Parallelism or Multithreading

Since we used the same algorithms across the system to generate a price, we realized that we could clone the algorithms, print specifications, and quote strategy elements and use them simultaneously to compute prices for all suppliers in a network using cache data with multithreading. To reduce latency, we automated CPU resource allocation to increase or decrease depending on the number of suppliers or transactions occurring concurrently. Further, supplier data could be used repeatedly without reallocating memory.

The System Could Always Identify a Supplier

Occasionally, there would be no supplier identified to produce a buyer's job specifications. However, we found a way for the system to abstract the job specification by leveraging the standardized attributes defined and find a supplier as needed.

As you've read earlier, a standardized set of attributes using the SKU system was established to calculate and compare print job prices in real-time. A buyer could choose what was needed for the print job, in the same way a supplier could determine what is offered in SKU management. However, after a buyer determines what they want, the system generates a print specification describing what the finished product will be and uses that to get a price from all suppliers in the system.

If a specific paper or press wasn't an exact match for any supplier in the system, the pricing engine would use standardized paper or press attributes (abstracted job specification elements) so at least one supplier could produce the job at the desired quality. There would always be a way to find a supplier, even in the most complex cases.

As shown, with the three-tier structure, tenants could complete the standardization of Bookmark and Brochure, while buyers could complete the customization needs of Bookmark and Brochure.

Conclusion

Let's revisit the scenario at the beginning where this time, Susan uses this system.

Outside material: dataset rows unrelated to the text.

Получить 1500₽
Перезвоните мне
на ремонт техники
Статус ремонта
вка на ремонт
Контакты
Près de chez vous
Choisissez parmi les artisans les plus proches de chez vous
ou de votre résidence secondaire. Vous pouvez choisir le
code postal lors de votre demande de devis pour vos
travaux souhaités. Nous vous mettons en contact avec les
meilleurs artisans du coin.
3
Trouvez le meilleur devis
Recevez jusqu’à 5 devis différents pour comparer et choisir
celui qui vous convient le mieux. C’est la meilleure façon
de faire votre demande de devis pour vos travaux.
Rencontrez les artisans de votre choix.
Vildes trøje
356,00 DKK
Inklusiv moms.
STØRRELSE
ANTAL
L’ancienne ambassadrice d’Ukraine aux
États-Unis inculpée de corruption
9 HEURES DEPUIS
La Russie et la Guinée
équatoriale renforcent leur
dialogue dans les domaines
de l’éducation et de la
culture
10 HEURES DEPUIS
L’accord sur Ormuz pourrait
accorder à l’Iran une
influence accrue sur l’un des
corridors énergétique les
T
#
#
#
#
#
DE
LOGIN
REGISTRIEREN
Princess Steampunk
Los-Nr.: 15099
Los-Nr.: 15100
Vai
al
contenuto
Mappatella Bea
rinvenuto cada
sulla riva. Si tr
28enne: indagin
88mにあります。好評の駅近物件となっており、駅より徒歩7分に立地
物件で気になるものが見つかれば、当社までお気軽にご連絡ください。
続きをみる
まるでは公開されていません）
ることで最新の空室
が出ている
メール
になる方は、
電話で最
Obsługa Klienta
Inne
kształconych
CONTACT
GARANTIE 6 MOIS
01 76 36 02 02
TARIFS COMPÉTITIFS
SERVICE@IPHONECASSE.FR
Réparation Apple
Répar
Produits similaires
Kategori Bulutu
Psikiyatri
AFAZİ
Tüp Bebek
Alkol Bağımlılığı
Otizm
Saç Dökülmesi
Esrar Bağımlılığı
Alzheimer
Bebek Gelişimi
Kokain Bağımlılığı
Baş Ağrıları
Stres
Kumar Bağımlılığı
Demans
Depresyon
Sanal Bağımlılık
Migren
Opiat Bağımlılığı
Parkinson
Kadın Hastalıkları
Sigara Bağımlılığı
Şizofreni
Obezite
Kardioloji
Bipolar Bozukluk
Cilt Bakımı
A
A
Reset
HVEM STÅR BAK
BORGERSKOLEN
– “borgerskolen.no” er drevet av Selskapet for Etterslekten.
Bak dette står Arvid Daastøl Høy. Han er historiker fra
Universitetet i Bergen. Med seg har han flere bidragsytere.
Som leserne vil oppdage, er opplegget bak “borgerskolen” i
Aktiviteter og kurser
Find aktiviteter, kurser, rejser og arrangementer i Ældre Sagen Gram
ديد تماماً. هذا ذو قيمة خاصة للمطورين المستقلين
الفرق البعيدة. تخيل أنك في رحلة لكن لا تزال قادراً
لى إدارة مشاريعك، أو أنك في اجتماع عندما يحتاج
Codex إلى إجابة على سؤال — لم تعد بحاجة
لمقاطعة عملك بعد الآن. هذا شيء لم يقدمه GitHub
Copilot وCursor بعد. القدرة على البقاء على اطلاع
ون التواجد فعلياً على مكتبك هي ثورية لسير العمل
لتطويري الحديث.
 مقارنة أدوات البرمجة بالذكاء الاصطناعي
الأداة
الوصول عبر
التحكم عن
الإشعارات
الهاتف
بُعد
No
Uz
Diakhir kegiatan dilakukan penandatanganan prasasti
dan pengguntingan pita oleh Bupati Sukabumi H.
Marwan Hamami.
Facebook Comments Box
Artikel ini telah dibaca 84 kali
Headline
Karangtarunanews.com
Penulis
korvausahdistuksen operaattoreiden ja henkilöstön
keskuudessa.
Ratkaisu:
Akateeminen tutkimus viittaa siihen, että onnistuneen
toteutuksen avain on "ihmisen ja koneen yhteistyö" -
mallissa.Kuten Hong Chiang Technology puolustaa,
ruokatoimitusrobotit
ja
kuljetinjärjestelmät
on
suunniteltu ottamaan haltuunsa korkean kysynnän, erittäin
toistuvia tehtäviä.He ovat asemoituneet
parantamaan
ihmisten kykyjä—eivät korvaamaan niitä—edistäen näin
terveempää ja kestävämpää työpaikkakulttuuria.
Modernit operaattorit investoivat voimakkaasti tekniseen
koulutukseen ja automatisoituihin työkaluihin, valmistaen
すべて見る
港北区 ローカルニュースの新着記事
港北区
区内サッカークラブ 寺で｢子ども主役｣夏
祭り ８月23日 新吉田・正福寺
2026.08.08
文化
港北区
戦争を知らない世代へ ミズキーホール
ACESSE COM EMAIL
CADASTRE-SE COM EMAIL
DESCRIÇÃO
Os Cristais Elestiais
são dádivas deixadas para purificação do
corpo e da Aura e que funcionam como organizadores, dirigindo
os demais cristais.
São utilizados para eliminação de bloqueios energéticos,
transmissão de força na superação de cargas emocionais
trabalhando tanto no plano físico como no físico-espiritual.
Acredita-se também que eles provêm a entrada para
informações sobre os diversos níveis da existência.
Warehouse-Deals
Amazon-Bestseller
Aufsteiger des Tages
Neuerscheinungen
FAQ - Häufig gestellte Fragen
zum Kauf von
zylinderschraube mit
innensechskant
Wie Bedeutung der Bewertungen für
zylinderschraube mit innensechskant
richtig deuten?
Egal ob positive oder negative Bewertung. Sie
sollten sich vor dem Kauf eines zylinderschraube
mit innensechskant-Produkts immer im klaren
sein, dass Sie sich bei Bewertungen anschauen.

Susan needed to print materials for a tradeshow, but this year, she knew that this print pricing system existed. Rather than calling her printer to receive pricing quotes up to a week later, she went to the application and entered the job specifications as requested in the step-by-step form. On each page of the form, she saw an updated price.

She didn't know that the pricing engine identified the right press, paper, and supplier to produce the job, and then calculated the press, paper, services, markup, shipping and parcel costs along with delivery timelines. All she knew was that the system provided her with a total price and a delivery date based on her selections within less than 3 seconds.

Susan ordered all the jobs within minutes, paid for them, and tracked their status online at the site. She trusted that the supplier selected would do a great job. And she knew she could simply reorder the same items next year, changing the artwork.

She saved hours and hundreds of dollars, knowing she got the best price for high-quality printed items delivered on time. Further, suppliers who were a better fit to produce what she needed were able to provide her an instant quote and meet her printing needs. To Susan, this was as easy as a few clicks. She had no idea that the secret to this success included thousands of data points, complex algorithms and logic, and advanced system resource management.